Ayatollah Sistani believes that the Shiites made a mistake in rebelling against the British in 1920, causing the colonial power to rely on the minority Sunnis, marginalizing Shiites for the rest of the century, says Cole. "Sistani is convinced that if the Shiites will just be patient, they can come to power via the ballot box. And then it will be relatively easy to just insist the Americans leave, without the need for violence."
"The next few weeks are crucial," adds Mr. Atiyyah. "Now it's time for more wisdom and less muscle."
But as of Saturday that muscle appeared to be prevailing. In Sadr City, a congested Baghdad neighborhood of 2.5 million Shiites, battles between the US and the Mahdi Army raged all Saturday afternoon and again after midnight Sunday morning. In 12 hours, 6 people were killed and 86 were wounded, according to Health Ministry figures.
Sunday afternoon the streets took on a tentative air of normalcy. Fruit vendors sold watermelons and peaches, dress shops enticed the fashion minded, and donkey carts carried in blocks of ice that grew ever smaller in the 110-degree heat.
Armed Mahdi Army fighters, once seen directing traffic or manning checkpoints, have returned to their homes. But they are far from disarmed. They are just obeying orders, the fighters say, avoiding any provocation and honoring the terms of Friday's cease-fire.
"We have been told not to attack the Americans, even if they attempt to enter the city," says Sheikh Ammar al-Saadi, a Mahdi Army local commander and Shiite cleric. "Only if the Americans bust into our houses and try to capture us are we allowed to fight."
But not all Mahdi Army commanders are happy with this truce, and some say they will fight the Americans, even without permission of Sadr.
"Now we don't listen to Moqtada al-Sadr for our orders," says Sheikh Sattar al-Kaabi, a top lieutenant of Sadr. "Even if Sayid Moqtada came to ask us personally to give up our weapons, we would refuse." Chastised by another militia member in the room, Mr. Kaabi changes his tone. "We are not rebellious against Moqtada, but we are keeping his promises so that the last Americans will leave this country," he says.
But as Mahdi Army fighters say they have become even more energized by the siege of Najaf - and they claim to have signed up 3,000 suicide bombers for training - the citizens around them appear to be growing tired of war.

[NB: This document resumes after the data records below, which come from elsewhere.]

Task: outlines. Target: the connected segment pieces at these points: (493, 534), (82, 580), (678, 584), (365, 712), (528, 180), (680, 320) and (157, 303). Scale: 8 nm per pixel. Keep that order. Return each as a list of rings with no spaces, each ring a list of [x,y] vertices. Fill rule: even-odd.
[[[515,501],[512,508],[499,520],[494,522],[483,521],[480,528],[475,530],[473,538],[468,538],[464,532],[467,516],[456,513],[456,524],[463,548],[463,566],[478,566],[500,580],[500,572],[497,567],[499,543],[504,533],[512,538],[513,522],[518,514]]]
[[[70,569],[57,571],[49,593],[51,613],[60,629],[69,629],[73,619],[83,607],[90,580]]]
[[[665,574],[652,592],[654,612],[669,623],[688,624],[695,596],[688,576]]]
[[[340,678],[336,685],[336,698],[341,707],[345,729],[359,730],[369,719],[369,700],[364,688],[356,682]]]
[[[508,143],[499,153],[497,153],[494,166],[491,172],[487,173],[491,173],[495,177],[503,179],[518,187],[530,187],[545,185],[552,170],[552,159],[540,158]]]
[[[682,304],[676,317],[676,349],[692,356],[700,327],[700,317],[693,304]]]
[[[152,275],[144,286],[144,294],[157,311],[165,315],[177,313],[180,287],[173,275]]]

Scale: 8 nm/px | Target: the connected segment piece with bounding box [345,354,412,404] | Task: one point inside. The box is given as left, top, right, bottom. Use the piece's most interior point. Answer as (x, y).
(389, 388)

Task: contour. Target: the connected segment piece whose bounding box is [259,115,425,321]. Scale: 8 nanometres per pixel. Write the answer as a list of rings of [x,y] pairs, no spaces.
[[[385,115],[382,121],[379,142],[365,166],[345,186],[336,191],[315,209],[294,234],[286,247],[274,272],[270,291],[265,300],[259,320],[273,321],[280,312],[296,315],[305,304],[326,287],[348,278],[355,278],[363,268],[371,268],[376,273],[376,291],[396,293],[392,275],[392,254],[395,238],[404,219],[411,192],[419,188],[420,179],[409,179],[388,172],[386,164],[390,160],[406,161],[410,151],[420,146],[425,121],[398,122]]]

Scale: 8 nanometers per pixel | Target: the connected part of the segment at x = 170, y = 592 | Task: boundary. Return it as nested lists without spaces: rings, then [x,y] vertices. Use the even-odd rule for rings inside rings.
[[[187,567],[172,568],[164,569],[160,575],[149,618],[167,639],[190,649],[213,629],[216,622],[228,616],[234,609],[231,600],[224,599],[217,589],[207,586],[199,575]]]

Yet this growing dissatisfaction with the Mahdi Army is nowhere near an active backlash. Those Iraqi Shiites who are most likely to reject Sadr also reject involvement in Iraqi politics. They follow the lead of Ayatollah Sistani, who says that religious and political matters must be kept separate. Experts say that this position can only cement Sadr's position on the political scene.

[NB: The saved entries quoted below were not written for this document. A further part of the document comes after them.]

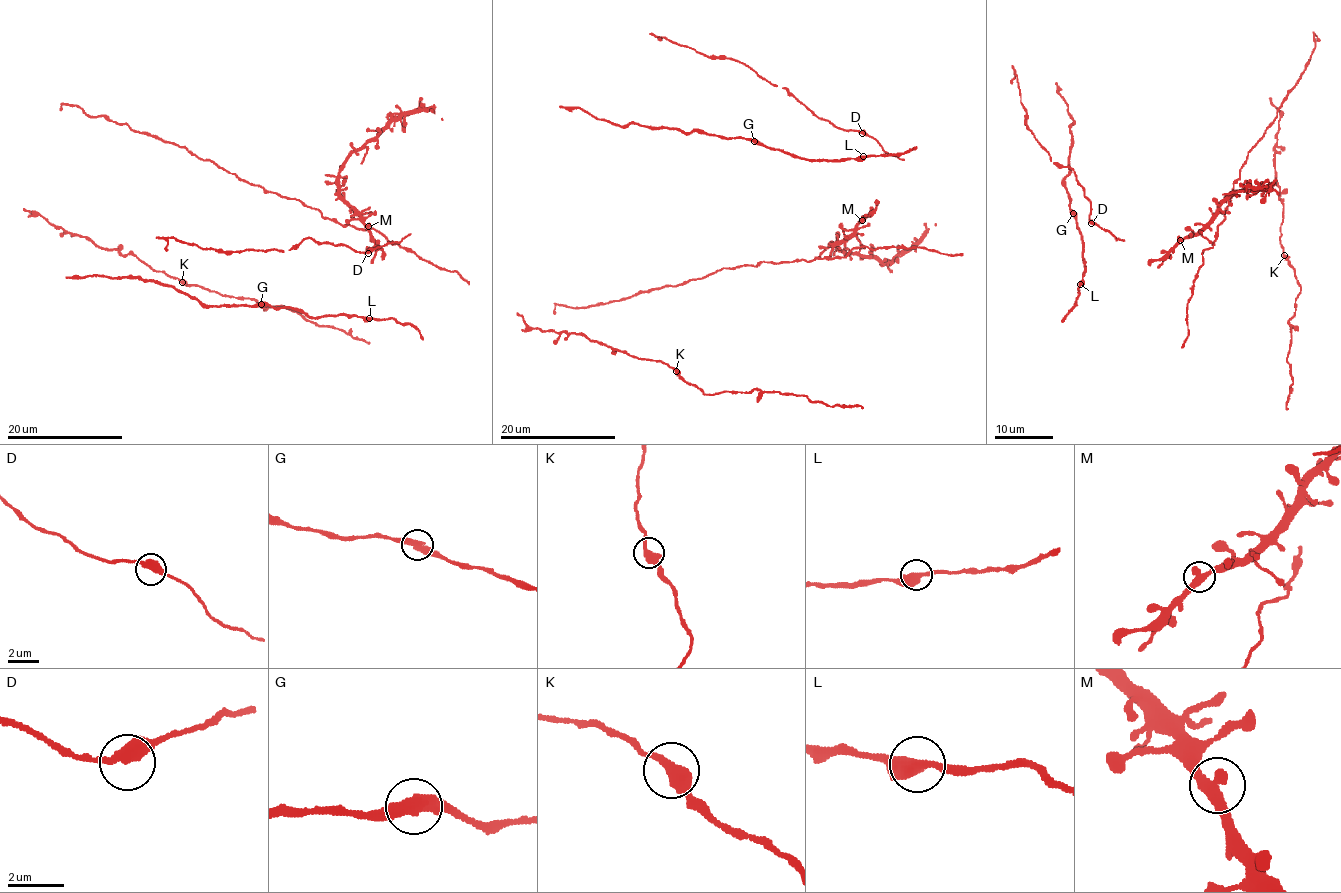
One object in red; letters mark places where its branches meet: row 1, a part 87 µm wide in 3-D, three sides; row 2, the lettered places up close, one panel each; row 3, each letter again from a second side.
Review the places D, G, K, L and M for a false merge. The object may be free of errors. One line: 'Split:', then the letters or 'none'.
Split: none

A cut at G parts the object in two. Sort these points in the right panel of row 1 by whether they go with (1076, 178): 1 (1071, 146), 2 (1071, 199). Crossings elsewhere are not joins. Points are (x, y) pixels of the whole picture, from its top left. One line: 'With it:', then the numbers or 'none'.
With it: none

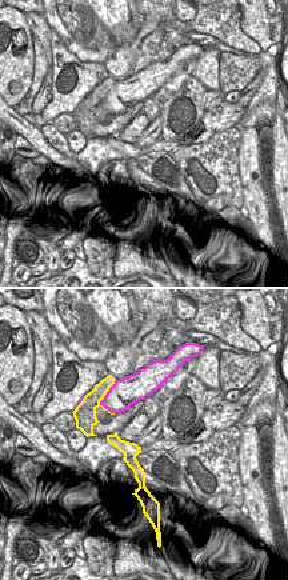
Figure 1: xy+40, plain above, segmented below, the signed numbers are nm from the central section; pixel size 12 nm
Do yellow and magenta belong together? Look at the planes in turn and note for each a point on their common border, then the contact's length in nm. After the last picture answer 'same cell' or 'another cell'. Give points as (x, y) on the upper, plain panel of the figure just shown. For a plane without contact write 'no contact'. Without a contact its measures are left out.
contact (103, 99); length 420 nm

At Sadr Central Hospital in Sadr City, Dr. Kamel is making the rounds on a very busy day. In the female ward alone, there are five families with more than a dozen wounded children. Most are injured by mortars and other bombs, says Dr. Kamel, whose name has been changed to protect his identity. He blames most of those injuries on the Mahdi Army.
"Ninety-nine percent of the injuries are caused by Mahdi Army fighters," he says, speaking in English to avoid being overheard by Mahdi Army officials, who now administer the hospital. "Every morning and night I see families coming in - father, mother, children, all injured by mortars. These are not simple injuries, but two or three injuries per person. It's terrible."

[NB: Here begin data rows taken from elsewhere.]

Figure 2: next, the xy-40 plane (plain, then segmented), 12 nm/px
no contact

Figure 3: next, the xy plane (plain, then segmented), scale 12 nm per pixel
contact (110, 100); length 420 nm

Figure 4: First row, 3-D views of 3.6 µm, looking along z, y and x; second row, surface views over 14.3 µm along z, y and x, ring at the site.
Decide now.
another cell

Across town at the Kadhimiya Shrine - burial place of a revered Shiite leader, the Caliph Kadhim - Munthir al-Abbassly says that most Shiites admire the Mahdi Army for their bravery. But he says, most Shiites also worry that the Mahdi Army has taken things too far.
"All Shiites - no, all Iraqis - have the same reaction to the Mahdi Army," says Mr. Abbassly, business manager of the Kadhimiya Shrine. "These people are very brave, but they are too young and too passionate, and sometimes they do things without thinking rationally."